La vicenda e l’arresto
Scatta l’arresto per il camionista, Regis Claude Albert Normand, un quarantaseienne d’oltralpe la cui ditta – intestata alla moglie – non possiede alcuna licenza per muovere materiale bellico. È il fotogramma di un vero e proprio giallo che si è consumato nel porto del capoluogo pugliese e che solleva pesanti interrogativi non solo di natura giudiziaria, ma soprattutto sui canali di transito delle armi nel cuore dell’Europa.
Il trucco del nastro adesivo: armi vere spacciate per inerti
I dettagli che emergono dall’inchiesta della Procura di Bari delineano uno scenario inquietante. Sulle armi era stata applicata, con del banale nastro adesivo, una banda blu: il codice Nato che identifica i simulacri inerti, quelli utilizzati per l’addestramento. Peccato che una perizia specializzata disposta dall’Esercito Italiano abbia scrostato quel nastro, portando alla luce la colorazione giallo-nera. Un verdetto inequivocabile: quelle sotto il nastro erano armi vere, pronte all’uso.
Un espediente grossolano ma efficace per ingannare le dogane, che la gip ha definito senza mezzi termini come una contraffazione finalizzata a “occultare la vera natura del munizionamento”. A rendere il quadro ancor più torbido c’è una documentazione definita “di dubbia attendibilità”: timbri discordanti, date piene di refusi e, soprattutto, la totale assenza delle autorizzazioni tassativamente richieste dalla legge italiana per il transito di materiale bellico sul nostro territorio.
La difesa: “Tutto regolare, è materiale Nato”
Di tutt’altro avviso la difesa dell’autotrasportatore, affidata all’avvocato Fabio Schino, che respinge con forza la tesi del contrabbando di armi. Secondo la versione difensiva, spalleggiata dal colosso francese degli armamenti Mbda, si tratterebbe di un trasporto istituzionale e perfettamente legittimo, autorizzato dal Ministero della Difesa di Parigi. I missili, secondo questa linea, sarebbero rientrati da una base Nato a Creta dopo interventi di riparazione e sarebbero privi di capacità offensiva.

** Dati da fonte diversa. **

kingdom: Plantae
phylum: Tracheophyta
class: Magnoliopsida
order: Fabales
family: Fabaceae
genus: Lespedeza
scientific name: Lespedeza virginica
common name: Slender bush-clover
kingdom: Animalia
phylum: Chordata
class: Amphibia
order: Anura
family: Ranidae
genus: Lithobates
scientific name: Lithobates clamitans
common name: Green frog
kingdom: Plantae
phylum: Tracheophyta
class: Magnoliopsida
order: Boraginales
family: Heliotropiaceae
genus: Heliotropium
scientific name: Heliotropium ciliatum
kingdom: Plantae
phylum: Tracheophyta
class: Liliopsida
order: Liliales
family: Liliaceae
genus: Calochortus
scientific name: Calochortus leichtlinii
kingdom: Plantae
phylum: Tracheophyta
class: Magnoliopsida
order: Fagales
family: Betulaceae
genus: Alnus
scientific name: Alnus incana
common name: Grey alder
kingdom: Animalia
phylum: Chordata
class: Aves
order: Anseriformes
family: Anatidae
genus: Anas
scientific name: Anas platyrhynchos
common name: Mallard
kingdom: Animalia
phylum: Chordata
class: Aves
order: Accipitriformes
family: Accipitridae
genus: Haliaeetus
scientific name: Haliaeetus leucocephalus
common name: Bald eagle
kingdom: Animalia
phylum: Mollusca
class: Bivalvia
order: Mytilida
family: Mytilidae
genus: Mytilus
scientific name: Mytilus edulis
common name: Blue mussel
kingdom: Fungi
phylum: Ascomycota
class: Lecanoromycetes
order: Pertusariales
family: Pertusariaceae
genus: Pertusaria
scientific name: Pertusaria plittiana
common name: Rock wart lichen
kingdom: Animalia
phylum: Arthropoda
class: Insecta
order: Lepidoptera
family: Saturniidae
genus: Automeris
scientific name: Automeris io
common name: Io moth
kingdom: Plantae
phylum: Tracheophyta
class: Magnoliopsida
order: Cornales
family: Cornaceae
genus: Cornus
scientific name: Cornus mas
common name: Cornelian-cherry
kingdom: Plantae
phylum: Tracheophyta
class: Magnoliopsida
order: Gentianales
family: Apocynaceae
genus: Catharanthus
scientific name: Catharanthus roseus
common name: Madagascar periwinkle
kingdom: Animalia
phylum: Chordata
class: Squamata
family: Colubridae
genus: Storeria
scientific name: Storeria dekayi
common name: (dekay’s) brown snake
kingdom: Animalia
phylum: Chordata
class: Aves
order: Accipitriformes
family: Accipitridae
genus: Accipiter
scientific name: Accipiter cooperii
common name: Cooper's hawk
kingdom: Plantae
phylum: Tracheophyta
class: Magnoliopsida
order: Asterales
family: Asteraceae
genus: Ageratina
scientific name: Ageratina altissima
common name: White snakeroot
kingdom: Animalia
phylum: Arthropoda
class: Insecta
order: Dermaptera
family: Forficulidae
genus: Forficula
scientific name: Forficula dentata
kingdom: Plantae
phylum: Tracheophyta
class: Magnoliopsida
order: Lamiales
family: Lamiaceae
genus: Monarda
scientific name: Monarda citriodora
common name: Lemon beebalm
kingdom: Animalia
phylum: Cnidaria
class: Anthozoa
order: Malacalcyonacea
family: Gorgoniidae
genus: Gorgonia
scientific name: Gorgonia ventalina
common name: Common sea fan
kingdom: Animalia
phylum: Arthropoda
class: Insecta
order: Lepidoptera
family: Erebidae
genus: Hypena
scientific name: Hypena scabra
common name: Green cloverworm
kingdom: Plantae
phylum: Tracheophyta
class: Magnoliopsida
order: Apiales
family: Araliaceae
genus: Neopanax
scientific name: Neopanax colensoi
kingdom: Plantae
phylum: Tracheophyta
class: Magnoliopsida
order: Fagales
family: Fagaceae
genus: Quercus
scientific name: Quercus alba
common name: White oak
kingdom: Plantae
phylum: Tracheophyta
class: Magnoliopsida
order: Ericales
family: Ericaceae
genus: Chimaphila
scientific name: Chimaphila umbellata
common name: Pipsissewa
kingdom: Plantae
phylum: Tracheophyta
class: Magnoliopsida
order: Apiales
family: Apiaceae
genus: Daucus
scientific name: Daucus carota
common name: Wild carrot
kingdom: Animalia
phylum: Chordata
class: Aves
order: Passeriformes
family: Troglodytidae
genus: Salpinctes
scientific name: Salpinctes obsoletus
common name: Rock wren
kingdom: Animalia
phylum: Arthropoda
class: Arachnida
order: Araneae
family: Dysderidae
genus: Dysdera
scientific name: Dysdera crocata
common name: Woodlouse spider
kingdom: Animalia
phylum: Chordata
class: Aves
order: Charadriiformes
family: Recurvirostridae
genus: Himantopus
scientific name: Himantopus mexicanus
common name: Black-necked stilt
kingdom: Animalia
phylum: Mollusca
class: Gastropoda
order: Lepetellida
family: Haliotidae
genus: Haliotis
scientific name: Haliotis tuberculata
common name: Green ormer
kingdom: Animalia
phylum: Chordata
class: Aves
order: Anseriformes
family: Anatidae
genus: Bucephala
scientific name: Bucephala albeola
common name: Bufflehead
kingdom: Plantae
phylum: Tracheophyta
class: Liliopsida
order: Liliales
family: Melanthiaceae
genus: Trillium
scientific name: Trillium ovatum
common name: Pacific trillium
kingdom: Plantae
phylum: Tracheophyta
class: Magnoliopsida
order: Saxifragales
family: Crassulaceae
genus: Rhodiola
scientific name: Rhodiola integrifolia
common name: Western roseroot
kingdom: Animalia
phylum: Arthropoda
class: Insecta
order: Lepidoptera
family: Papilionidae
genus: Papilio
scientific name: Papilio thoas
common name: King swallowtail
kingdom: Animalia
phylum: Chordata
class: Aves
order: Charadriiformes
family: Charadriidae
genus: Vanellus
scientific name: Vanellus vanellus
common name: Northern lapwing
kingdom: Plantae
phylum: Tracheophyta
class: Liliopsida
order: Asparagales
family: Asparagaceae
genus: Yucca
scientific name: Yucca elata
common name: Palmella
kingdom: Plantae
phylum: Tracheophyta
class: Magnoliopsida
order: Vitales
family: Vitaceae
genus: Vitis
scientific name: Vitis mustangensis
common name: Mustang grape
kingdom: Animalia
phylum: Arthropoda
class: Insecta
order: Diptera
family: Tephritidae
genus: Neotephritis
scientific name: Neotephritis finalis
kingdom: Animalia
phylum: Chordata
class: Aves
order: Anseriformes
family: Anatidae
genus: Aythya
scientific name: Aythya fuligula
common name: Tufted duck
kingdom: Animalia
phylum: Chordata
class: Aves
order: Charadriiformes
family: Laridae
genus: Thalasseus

Ed evidenzia che “la regolarità dell’intera operazione è comprovata da una licenza individuale di trasferimento rilasciata dal Ministero della Difesa francese, valida fino al 26 gennaio 2027, che autorizzava espressamente il trasferimento temporaneo verso la destinazione greca”, con viaggio di andata dalla Francia alla Grecia (trasporto terrestre fino al porto di Sète e successivo inoltro marittimo verso il porto di Suda a Creta) e ritorno attraverso il porto di Bari, dove il furgone è stato fermato. Il legale, “nel ribadire la piena fiducia nel lavoro dell’autorità giudiziaria di Bari, che ha già disposto accertamenti tecnici supplementari, – concludono – confida che l’esito delle indagini consente di riconoscere nel più breve tempo la legittimità dell’operazione e di conseguenza la necessità di porre fine alla privazione della libertà personale dell’indagato”
Resta però un dato oggettivo: se l’operazione fosse stata davvero trasparente e istituzionale, perché affidarla a una ditta civile priva di credenziali? Perché usare documenti approssimativi e apporre bande adesive per camuffare il carico? Interrogativi ancora aperti.